-- Data follows --

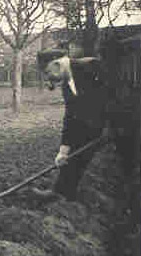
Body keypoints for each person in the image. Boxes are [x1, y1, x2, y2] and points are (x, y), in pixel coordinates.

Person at [32, 48, 109, 202]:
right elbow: (71, 116)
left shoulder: (91, 66)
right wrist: (63, 150)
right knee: (73, 156)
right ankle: (63, 193)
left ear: (56, 63)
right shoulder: (67, 84)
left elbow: (113, 95)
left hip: (125, 121)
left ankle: (62, 193)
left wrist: (111, 125)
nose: (49, 78)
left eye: (48, 73)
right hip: (95, 125)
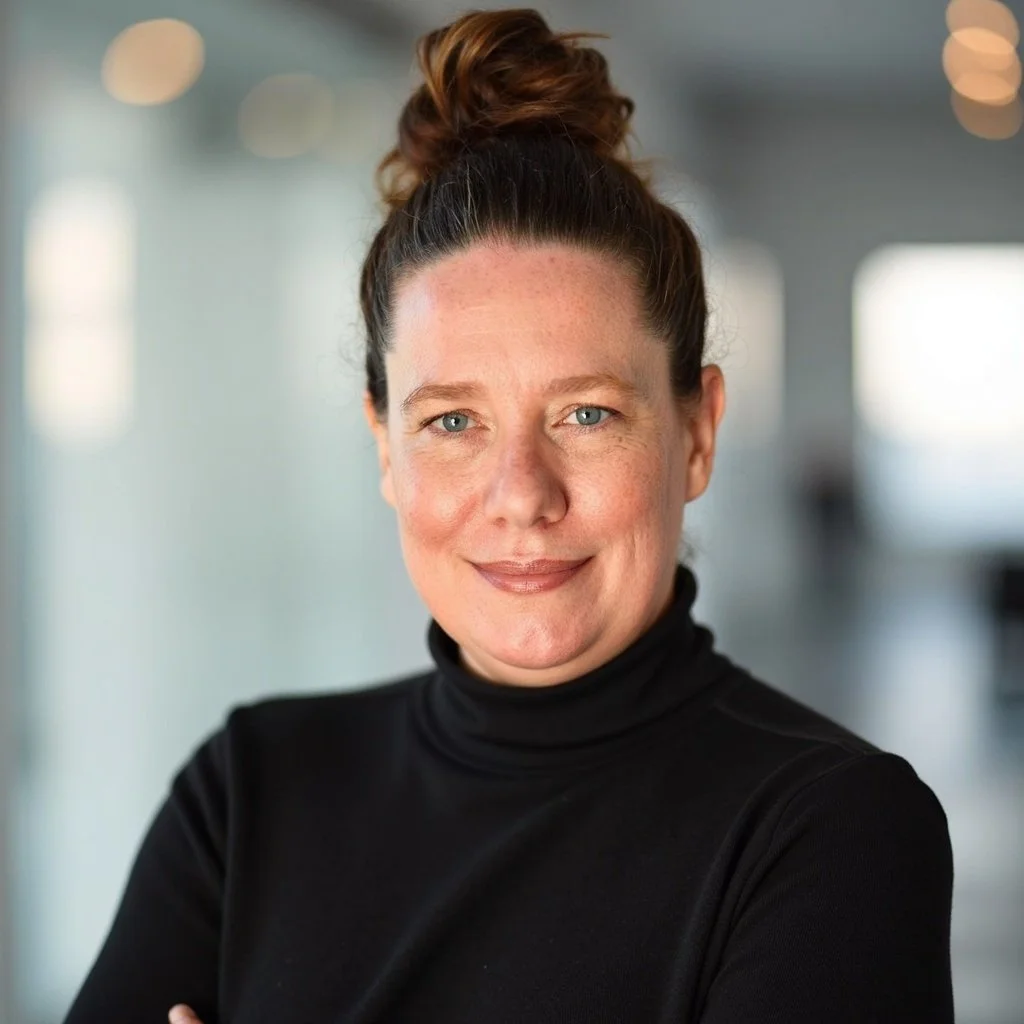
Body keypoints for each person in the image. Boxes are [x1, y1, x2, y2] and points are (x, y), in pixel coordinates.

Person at [64, 9, 954, 1023]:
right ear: (384, 447)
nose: (521, 494)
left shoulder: (830, 827)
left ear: (697, 433)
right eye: (451, 420)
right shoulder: (250, 792)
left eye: (586, 413)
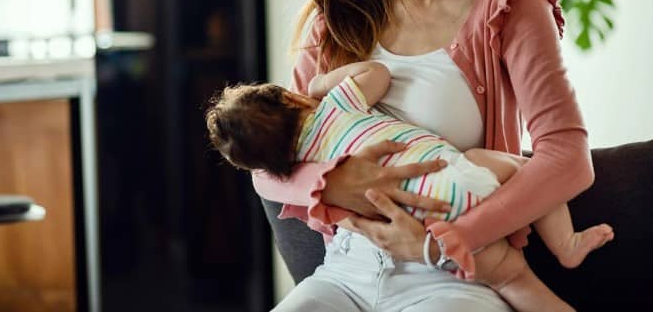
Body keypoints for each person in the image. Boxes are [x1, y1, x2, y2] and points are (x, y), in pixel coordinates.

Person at [252, 0, 598, 312]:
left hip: (453, 278)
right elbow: (266, 165)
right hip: (345, 274)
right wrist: (332, 182)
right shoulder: (335, 26)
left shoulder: (509, 7)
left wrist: (450, 239)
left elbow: (566, 157)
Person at [206, 61, 612, 312]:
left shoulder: (300, 164)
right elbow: (376, 74)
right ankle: (566, 245)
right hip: (454, 191)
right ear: (291, 100)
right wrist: (323, 82)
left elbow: (267, 177)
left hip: (415, 229)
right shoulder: (335, 104)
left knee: (512, 280)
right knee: (520, 171)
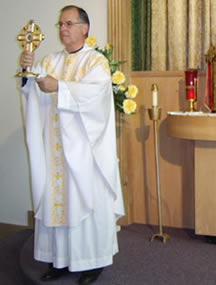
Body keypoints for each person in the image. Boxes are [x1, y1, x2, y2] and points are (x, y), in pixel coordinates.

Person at [19, 5, 124, 285]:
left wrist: (61, 88)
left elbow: (96, 97)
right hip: (56, 151)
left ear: (84, 28)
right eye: (60, 24)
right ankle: (61, 260)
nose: (62, 29)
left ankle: (92, 262)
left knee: (83, 202)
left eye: (68, 23)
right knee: (59, 202)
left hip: (85, 154)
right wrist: (26, 69)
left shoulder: (95, 62)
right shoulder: (50, 60)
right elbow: (32, 87)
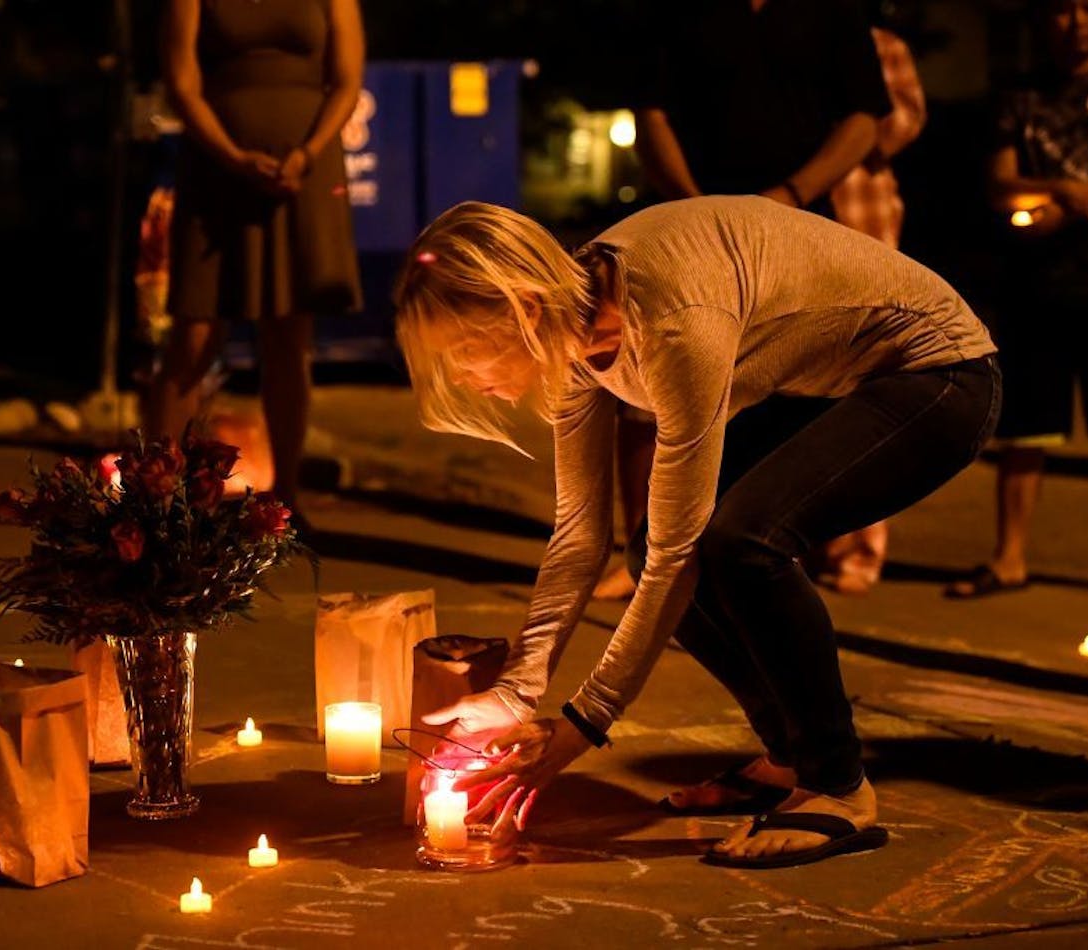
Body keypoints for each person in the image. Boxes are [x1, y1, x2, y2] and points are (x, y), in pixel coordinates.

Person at [397, 196, 999, 869]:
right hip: (825, 388)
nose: (465, 378)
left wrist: (580, 726)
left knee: (742, 543)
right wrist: (517, 689)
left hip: (939, 376)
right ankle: (788, 756)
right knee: (648, 544)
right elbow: (578, 532)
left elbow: (677, 557)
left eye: (467, 350)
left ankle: (837, 787)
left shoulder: (673, 323)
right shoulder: (572, 329)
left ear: (523, 312)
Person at [591, 0, 894, 600]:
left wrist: (792, 193)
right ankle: (648, 558)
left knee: (795, 394)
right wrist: (696, 208)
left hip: (801, 219)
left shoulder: (835, 11)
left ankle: (776, 551)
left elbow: (863, 117)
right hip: (689, 221)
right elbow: (651, 113)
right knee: (654, 388)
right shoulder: (679, 13)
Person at [145, 0, 364, 524]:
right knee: (194, 334)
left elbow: (347, 81)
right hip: (218, 167)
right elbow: (182, 81)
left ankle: (286, 496)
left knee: (289, 337)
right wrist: (230, 155)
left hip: (301, 172)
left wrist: (307, 153)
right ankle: (156, 499)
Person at [945, 0, 1088, 598]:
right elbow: (1000, 184)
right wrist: (1066, 194)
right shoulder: (1020, 95)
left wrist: (1082, 200)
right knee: (1026, 433)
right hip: (1041, 281)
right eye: (1063, 11)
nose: (1077, 22)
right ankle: (1009, 557)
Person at [818, 22, 929, 595]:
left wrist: (843, 130)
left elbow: (904, 121)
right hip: (800, 223)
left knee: (869, 392)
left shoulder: (879, 43)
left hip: (863, 224)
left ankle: (862, 546)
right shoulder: (790, 34)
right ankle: (803, 539)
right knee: (797, 395)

-- Data concluded --

Every line above must appear in the answer unchanged, and no picture may appear in it.

### Answer to this task
Body keypoints for each person in the image. Boxes are [x1, y1, x2, y2] and points are (x, y), in pixel coordinates.

Person at [32, 48, 109, 202]:
right elbow: (71, 116)
left shoulder: (91, 66)
right wrist: (63, 150)
right knee: (73, 156)
right ankle: (63, 193)
left ear: (56, 63)
right shoulder: (67, 84)
left elbow: (113, 95)
left hip: (125, 121)
left ankle: (62, 193)
left wrist: (111, 125)
nose: (49, 78)
left eye: (48, 73)
right hip: (95, 125)
Body keypoints for each person in the image. Boxes are [x1, y1, x2, y2] and points are (x, y), in pixel coordinates.

Person at [64, 9, 954, 1023]:
right ear: (384, 447)
nose: (521, 494)
left shoulder: (830, 827)
left ear: (697, 433)
right eye: (451, 420)
right shoulder: (250, 792)
left eye: (586, 413)
Body keypoints for each person in the image. Boxes are [x1, y1, x2, y2] and points are (x, y), in pixel coordinates.

Person at [252, 0, 598, 312]:
left hip: (453, 278)
right elbow: (266, 165)
right hip: (345, 274)
right wrist: (332, 182)
right shoulder: (335, 26)
left shoulder: (509, 7)
left wrist: (450, 239)
left elbow: (566, 157)
Person at [206, 61, 612, 312]:
left shoulder: (300, 164)
right elbow: (376, 74)
right ankle: (566, 245)
right hip: (454, 191)
right ear: (291, 100)
right wrist: (323, 82)
left elbow: (267, 177)
left hip: (415, 229)
right shoulder: (335, 104)
left knee: (512, 280)
right knee: (520, 171)
Body keypoints for each person in the image. Boxes are [x1, y1, x2, y2] and points are (x, y), in pixel coordinates.

Person at [19, 5, 124, 285]:
left wrist: (61, 88)
left elbow: (96, 97)
right hip: (56, 151)
left ear: (84, 28)
right eye: (60, 24)
right ankle: (61, 260)
nose: (62, 29)
left ankle: (92, 262)
left knee: (83, 202)
left eye: (68, 23)
right knee: (59, 202)
left hip: (85, 154)
right wrist: (26, 69)
left shoulder: (95, 62)
right shoulder: (50, 60)
right elbow: (32, 87)
Body keypoints for each person in the image. Boxes are [x1, y1, x2, y2] and points are (x, y), in pixel coordinates.

Person at [397, 196, 999, 869]:
right hip: (825, 388)
nose: (465, 378)
left wrist: (580, 726)
left knee: (742, 543)
right wrist: (517, 689)
left hip: (939, 376)
right ankle: (788, 756)
right knee: (648, 544)
right elbow: (578, 532)
left elbow: (677, 557)
left eye: (467, 350)
left ankle: (837, 787)
left shoulder: (673, 323)
right shoulder: (572, 329)
left ear: (523, 312)
Person at [591, 0, 894, 600]:
left wrist: (792, 193)
right ankle: (648, 558)
left knee: (795, 394)
right wrist: (696, 208)
left hip: (801, 219)
left shoulder: (835, 11)
left ankle: (776, 551)
left elbow: (863, 117)
right hip: (689, 221)
right elbow: (651, 113)
right knee: (654, 388)
right shoulder: (679, 13)
Person at [145, 0, 364, 524]:
right knee: (194, 334)
left elbow: (347, 81)
right hip: (218, 167)
right elbow: (182, 81)
left ankle: (286, 496)
left knee: (289, 337)
right wrist: (230, 155)
left hip: (301, 172)
left wrist: (307, 153)
right ankle: (156, 499)
Person at [945, 0, 1088, 598]:
right elbow: (1000, 184)
right wrist: (1066, 194)
right shoulder: (1020, 95)
left wrist: (1082, 200)
right knee: (1026, 433)
right hip: (1041, 281)
right eye: (1063, 11)
nose: (1077, 22)
right ankle: (1009, 557)
Person at [818, 22, 929, 595]:
left wrist: (843, 130)
left elbow: (904, 121)
right hip: (800, 223)
left knee: (869, 392)
left shoulder: (879, 43)
left hip: (863, 224)
left ankle: (862, 546)
right shoulder: (790, 34)
right ankle: (803, 539)
right knee: (797, 395)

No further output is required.